Despite Ramaswamy’s attempts to blur and obscure Hinduism’s true beliefs, it is nevertheless a polytheistic religion, and pluralism is the natural worldview it produces. But America was not built as a pluralistic society. It was built as a Christian society, which is what made it arguably the freest and most prosperous nation in history. Even the blessed religious freedom we cherish in America was originally intended as a measure to prevent denominational differences between Christians from becoming violent. The men who wrote these protections into our constitution weren’t envisioning a pluralistic public square so Vishnu worshipers could hold public office. They were thinking about how to navigate a specifically Christian public square that could account for different kinds of legitimate Christians, such as presbyterians, congregationalists, and baptists. It was not an open door for Hindus to cheapen our faith, demote our Lord and savior, and lecture Christians about who Jesus really is.
That’s not to say every one of the founding fathers were born again Christians, because that’s not the case. What I’m saying is that the architects of our government were all operating within a Christian worldview and applying the principles of Christianity to government, even though they may not have personally been regenerate believers. You don’t have to be a regenerate Christian to work within a Christian framework, because many of the founders did just that.
That’s why many are questioning Ramaswamy’s conservative credentials since his worldview rejects the very Christian foundation we need to conserve. Put differently, he may be a conservative regarding the fruits of our Christian society, but he’s trying to replace the foundation that’s holding it together. And a faulty foundation won’t last. Ramaswamy’s vision of America is similar to his vision of Christianity. By his own admission, Christianity can be absorbed into and be ultimately replaced by a foreign religion that can speak the language and ape the outer forms but is running on a completely different operating system. Similarly, his vision of America is one that will absorb the people and place that America is built upon and absorb it into the political version of Hinduism–a pantheon of various ideas held together by a precommitment to pluralism. That’s not the America our founding fathers envisioned. If you replace the root, the fruit cannot survive either.

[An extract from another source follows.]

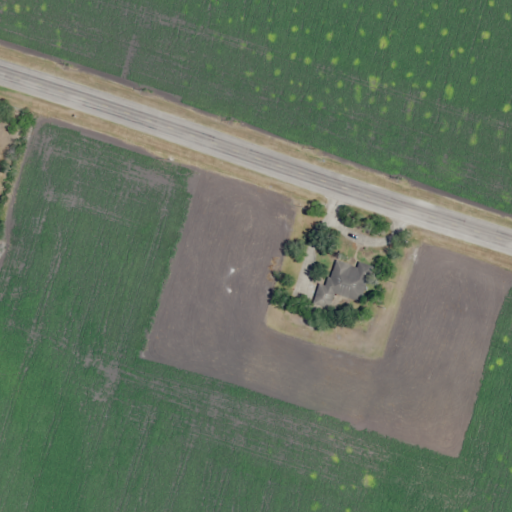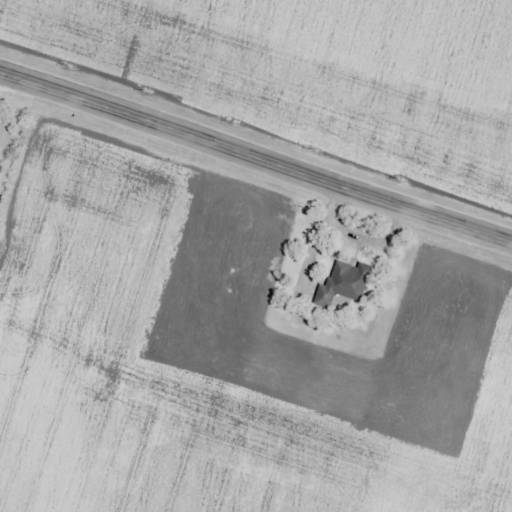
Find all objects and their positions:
road: (256, 159)
building: (341, 284)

Thus, Ramaswamy might be a conservative in some sense, but “conservatism” as a political philosophy is only as good as what its conserving. And in his case, he’s only capable of conserving a few policies Republican voters might find favorable, but divorced from the robust, Christian worldview from which they arose in the first place.
Don’t get me wrong, I’m not saying Ramaswamy doesn’t have any good policy positions. I’d probably agree with him in many areas. My main concern is this: Vivek may sound like a conservative, but we should be more discerning about who is worthy of that label and what it means.

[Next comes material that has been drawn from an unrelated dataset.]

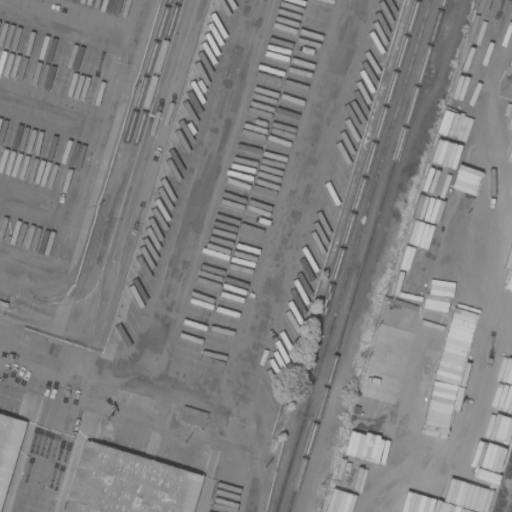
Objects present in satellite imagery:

In short, a man whose worldview functionally demotes Jesus Christ while elevating pagan Hindu gods is not equipped to conserve what matters most. We don’t need conservatives who will simply conserve Reagan era policies that didn’t have the teeth to prevent the chaos we’re living in today. We need to go back further. Much further. Ramaswamy may use our words, and even pretend to respect our religion, but he’s not the man who will conserve the root and foundation of everything that made America great, namely, Jesus Christ himself and the application of the Christian faith to civic life.

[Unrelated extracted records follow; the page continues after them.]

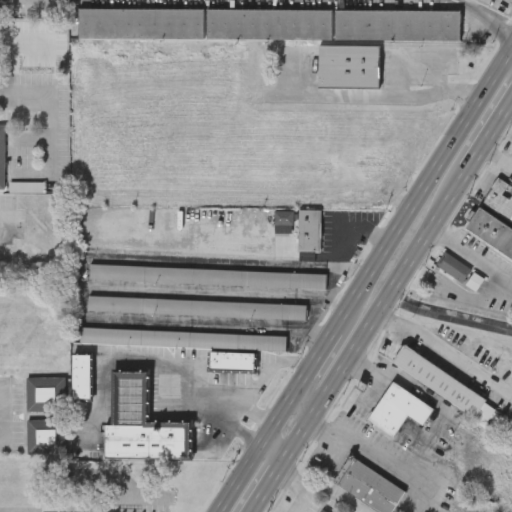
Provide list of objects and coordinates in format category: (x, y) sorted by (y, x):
road: (484, 15)
building: (269, 24)
building: (321, 35)
building: (348, 65)
road: (444, 85)
road: (47, 108)
road: (488, 134)
building: (2, 154)
building: (3, 156)
building: (499, 199)
building: (500, 200)
building: (284, 216)
road: (1, 218)
building: (285, 218)
building: (310, 229)
building: (491, 230)
building: (491, 231)
building: (311, 232)
road: (471, 252)
building: (464, 270)
building: (209, 275)
road: (85, 277)
building: (209, 277)
road: (366, 283)
road: (220, 293)
road: (482, 301)
building: (197, 306)
building: (198, 309)
road: (375, 315)
building: (183, 337)
building: (184, 340)
road: (444, 347)
building: (231, 360)
road: (135, 362)
building: (232, 362)
road: (322, 371)
building: (80, 376)
building: (82, 378)
building: (443, 384)
building: (445, 386)
building: (45, 393)
building: (47, 396)
road: (227, 407)
building: (398, 408)
building: (400, 411)
road: (3, 422)
building: (140, 423)
building: (142, 426)
building: (46, 435)
building: (47, 437)
road: (428, 442)
road: (275, 450)
road: (268, 484)
building: (367, 485)
building: (370, 487)
road: (298, 489)
road: (334, 494)
road: (19, 510)
building: (320, 511)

America needs leaders who hold good policy positions but also know why they’re good policies, not merely that they’re the right policies that make one electable in a red state. What needs conserving in American life is not a matter of lower taxes, smaller government, school choice, or any other policy Republicans would support, it’s more foundational than that. What needs conserving is a way of life built upon a shared commitment to the Lordship of Christ over all things. The policy commitments that arise from that foundational commitment are important, but we are fools if we believe we can conserve good policies without understanding where they came from. Hinduism that’s presented as a friendly alternative to Christianity won’t cut it.